A huge mistake in today's digital age is not having a digital menu. Sure enough, most customers might use the physical or the printed menus but not all of them. You can choose from types of digital menus which are:
You can create a QR menu and keep the QR code on every table. That will help the customers view it on their smartphones.
You can create a large digital menu board that you can install outside your restaurant or kitchen. This helps patrons plan their orders in a better fashion.
You can also create an app for your restaurant and offer an in-app menu to your customers. You can integrate it with a QR code, so the app opens up when scanned.
Repeat business is a necessity for a successful restaurant. However, if you always keep the entire menu the same, it will soon become monotonous for patrons. The best way is to follow trends.
For example, recently, organic ingredients have gained popularity among customers. You can also offer variants of your most popular menu items made with organic ingredients. Additionally, you can introduce a healthy section in your menu.
It is essential to keep track of such trends and adaptive items to satisfy the ever-changing taste of your customers.
Even when you follow all the tips to create the menu, your servers have to handle questions about it.
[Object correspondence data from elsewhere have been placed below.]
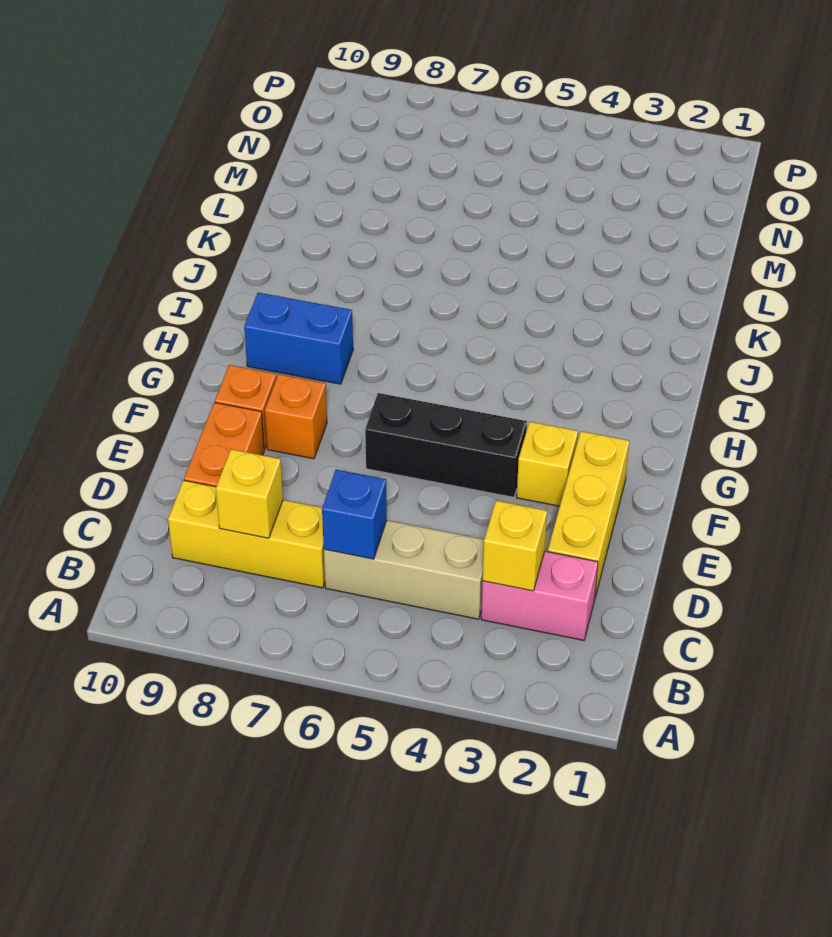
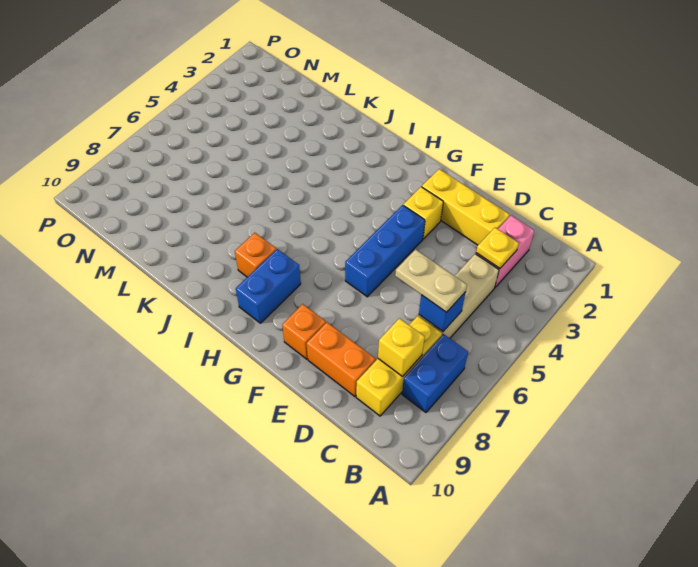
none -> blue 1x2 brick [402,334,468,412]
yellow 1x1 brick [483,501,547,591] -> yellow 1x1 plate [476,228,519,268]
none -> tan 1x2 plate [395,249,467,312]
black 1x3 brick [365,393,527,497] -> blue 1x3 brick [345,205,425,297]
orange 1x1 brick [265,374,327,459] -> orange 1x1 brick moved to [235,233,276,277]

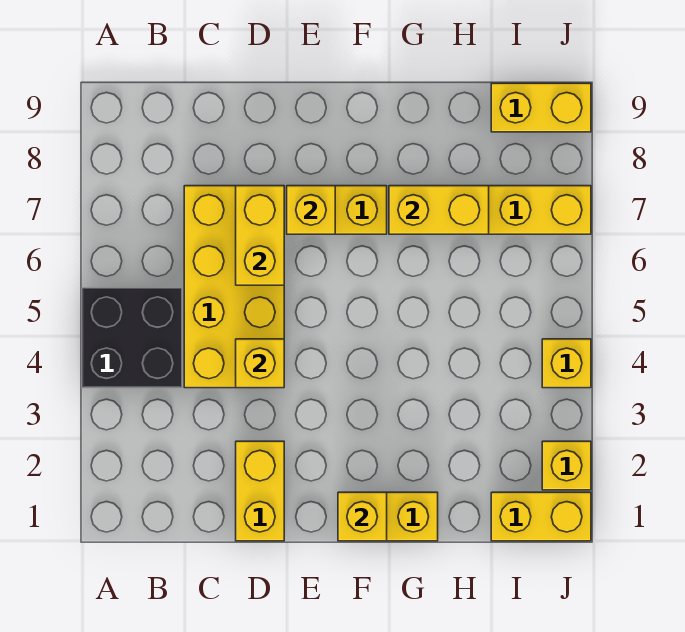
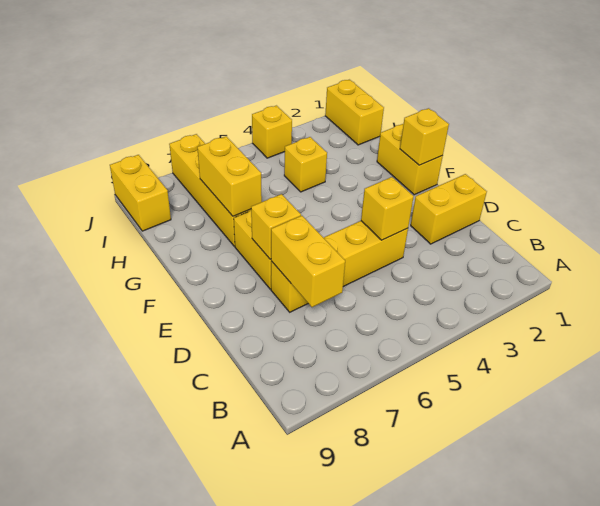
black 2x2 brick [82,288,182,388] -> none
yellow 2x4 brick [184,186,284,388] -> yellow 1x4 brick [271,221,408,312]
yellow 1x2 brick [236,186,284,285] -> yellow 1x2 brick turned to [271,216,345,307]
yellow 1x1 brick [542,441,591,490] -> yellow 1x1 brick moved to [284,137,327,192]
Many people might be unable to select the right menu items and ask your servers to recommend the most popular or delicious menu items.
The servers and the staff can only do so when they are well trained and informed about the menu items. That is why you cannot skimp on staff training even when you put a lot of effort into designing the menu.
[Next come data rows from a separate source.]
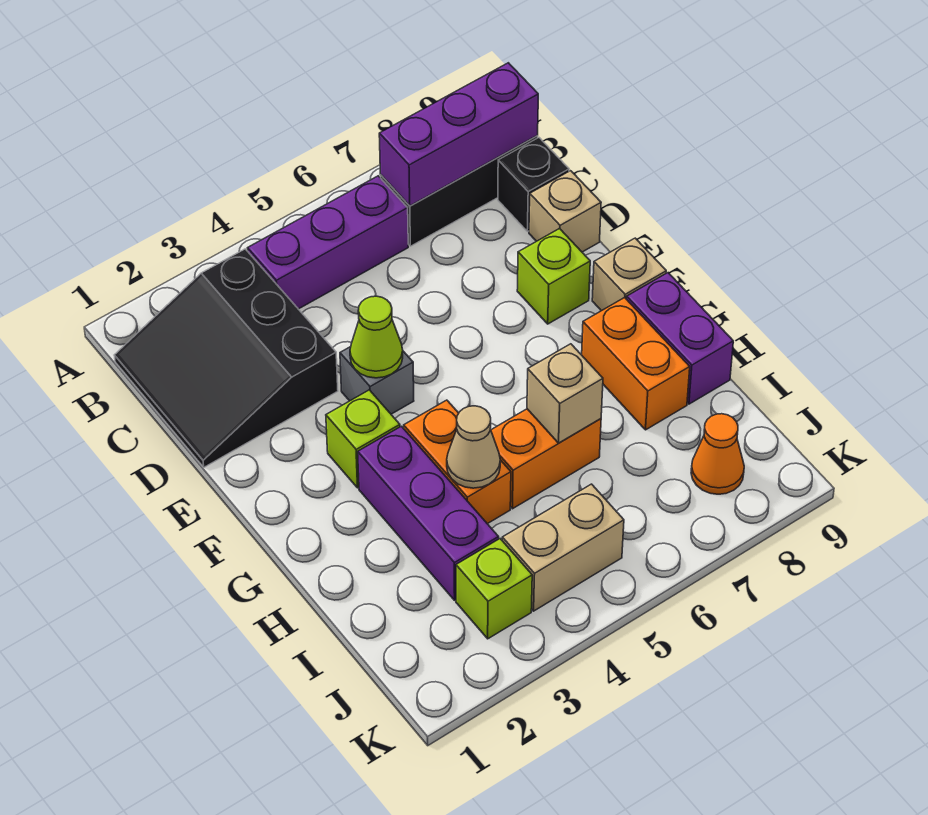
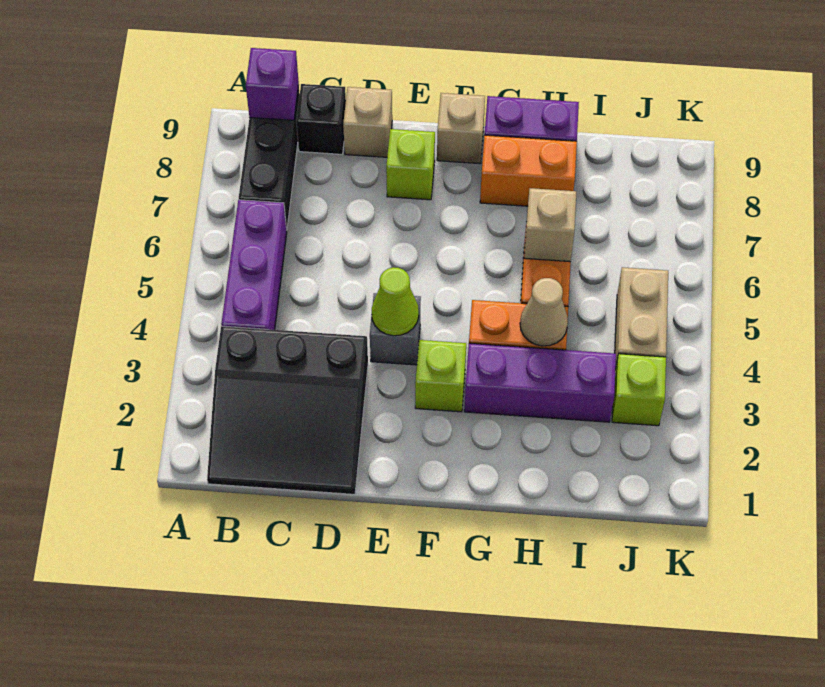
purple 1x3 brick [379,63,538,206] -> purple 1x1 brick [246,48,299,120]
orange 1x1 cone [691,414,744,494] -> none

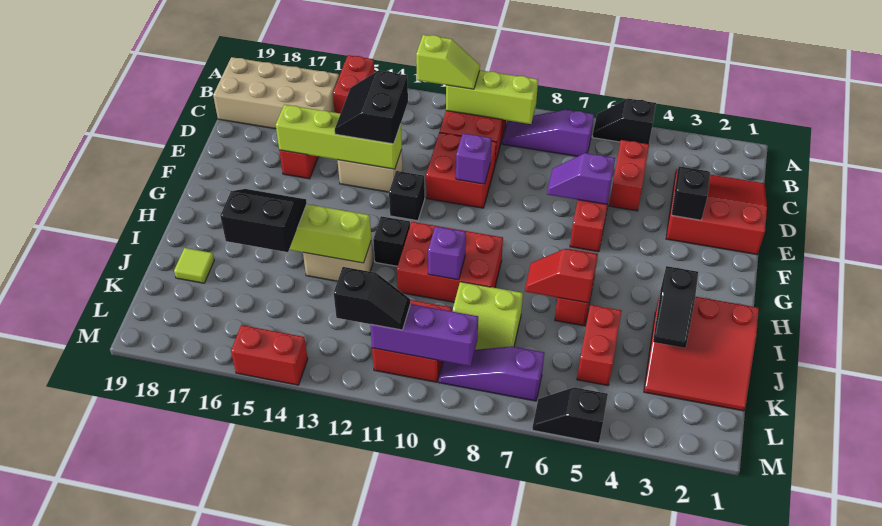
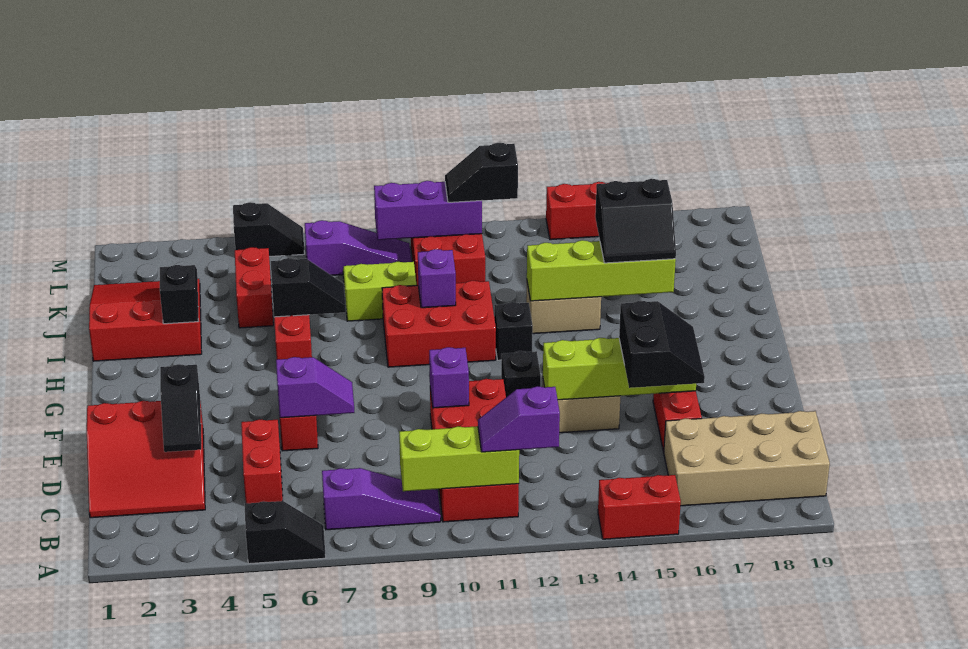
red 1x2 brick [333,55,374,113] -> red 1x2 brick turned to [598,475,681,539]
lime 1x2 slope [416,35,480,89] -> purple 1x2 slope [478,386,560,452]
black 2x2 slope [335,71,408,144] -> black 2x2 slope moved to [619,301,705,388]
red 1x2 slope [525,249,597,303] -> black 1x2 slope [271,258,346,317]
lime 1x1 tile [174,248,214,283] -> none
Many restaurant owners use difficult objectives and complex language to describe a menu item. The problem is that if your patrons can't understand the description or image in the menu after reading it, they won't order the food.
Instead of using complicated language for the menu items, go with the simplest descriptions you can draft.
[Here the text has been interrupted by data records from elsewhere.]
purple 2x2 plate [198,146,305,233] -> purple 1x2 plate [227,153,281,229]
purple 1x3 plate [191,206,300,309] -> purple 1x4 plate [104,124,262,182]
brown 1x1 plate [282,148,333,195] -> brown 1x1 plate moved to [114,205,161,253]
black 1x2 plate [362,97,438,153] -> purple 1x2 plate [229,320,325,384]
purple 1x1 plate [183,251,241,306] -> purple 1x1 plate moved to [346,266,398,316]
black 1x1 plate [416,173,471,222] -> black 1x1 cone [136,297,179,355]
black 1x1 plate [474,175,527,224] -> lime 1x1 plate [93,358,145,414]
The restaurant's menu is one of your first opportunities to make an impression in front of a customer who just walked in. That’s why it should be well-maintained.
If the menu has stains or is unkept, it showcases your restaurant in a bad light. And if customers have dropped food on it and you cannot remove the stains, replace that menu altogether.
The three basic menu pricing styles include traditional pricing, cost-plus markup, and product cost percentage pricing. We will go into the details of the three pricing models below:
In this method, you're likely to decide the pricing of menu items depending on your competition; customers perceive the value and your intuition.
Using this pricing model, you'll likely calculate the cost and include a markup. For example, if it costs you $5 to make a menu item, you can decide to have a markup of 50% and price the item at $7.50.
Product cost percentage pricing is the opposite of cost-plus markup. You need to figure out how much should be the cost of the food item as a part of its selling price.
Let's say you decide that the food item cost should be 25% of the selling price. In that case, if you want to sell a menu item for $20, you have to ensure that the item cost is not over $5. If the cost increases, you must adjust the selling price accordingly.
Usually, appetizers or cocktails come first on the menu, followed by soups, salads, entrées, and desserts.
Every section in your menu should contain around 5 to 12 items, so you must break it down into highly specific sections.
For example, instead of just having a section dedicated to fast food, you have to further break it down into pasta, pizzas, burgers, and so on.
The characteristics of a good menu include legibility, a clean layout, proper structure, easy-to-read prices, and proper branding.
While designing a restaurant's menu might seem like a Herculean task to many restaurant owners or managers, the guide above makes it a simple process.
Follow these 12 steps along with the tips and mistakes you need to avoid, and you shouldn't have a problem creating an effective menu for your restaurant. So what are you waiting for? Increase your restaurant’s revenue and satisfy your customers simultaneously!